We use After Action Reviews (AAR) whenever needed. It’s critical to be able to perform an AAR in a psychologically safe, blame-free environment otherwise they do not work. The goal is not blame, but learning. Learning what needs to change; what needs to be fixed or changed.

In a similar spirit, “code reviews” should never really be about the code. If you’re worried about less experienced developers making mistakes that might need code review, you should be using pair programming or ensemble (“mob”) programming instead. What we will do for a “code review” should instead be focused on a decision review.

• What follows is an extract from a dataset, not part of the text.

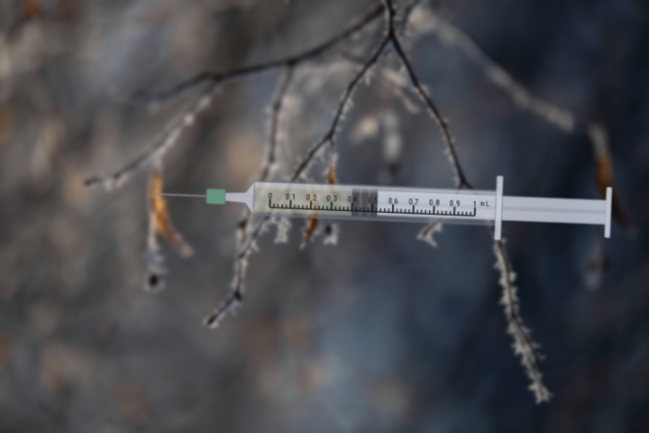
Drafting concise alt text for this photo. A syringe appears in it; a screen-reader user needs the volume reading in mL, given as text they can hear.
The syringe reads 0.4 mL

In other words, discuss what trade-offs were made, and why, and whether that is still appropriate. The results of this discussion are worth documenting, either in the code, or in a project wiki, etc. In addition to reviewing the decisions made now, set a date in the future to revisit these decisions, to ensure that you are still headed in the right direction.

That’s the continuous part. These decisions made sense at the time, but are they still appropriate a year from now? Five?

Similarly for everything from relationships to process to code. We know we need to fix defects in code, and improve code by refactoring (which doesn’t change functionality), but the same thing needs to happen with everything else as well.

Review your relationships. Is there a defect that needs repair? What about your process? Your environment? Regularly take a look, hold an AAR if needed, and formally schedule any repairs needed.

Taken all together, we can move beyond a simple CI/CD approach and move toward an effective Continuous Paradigm.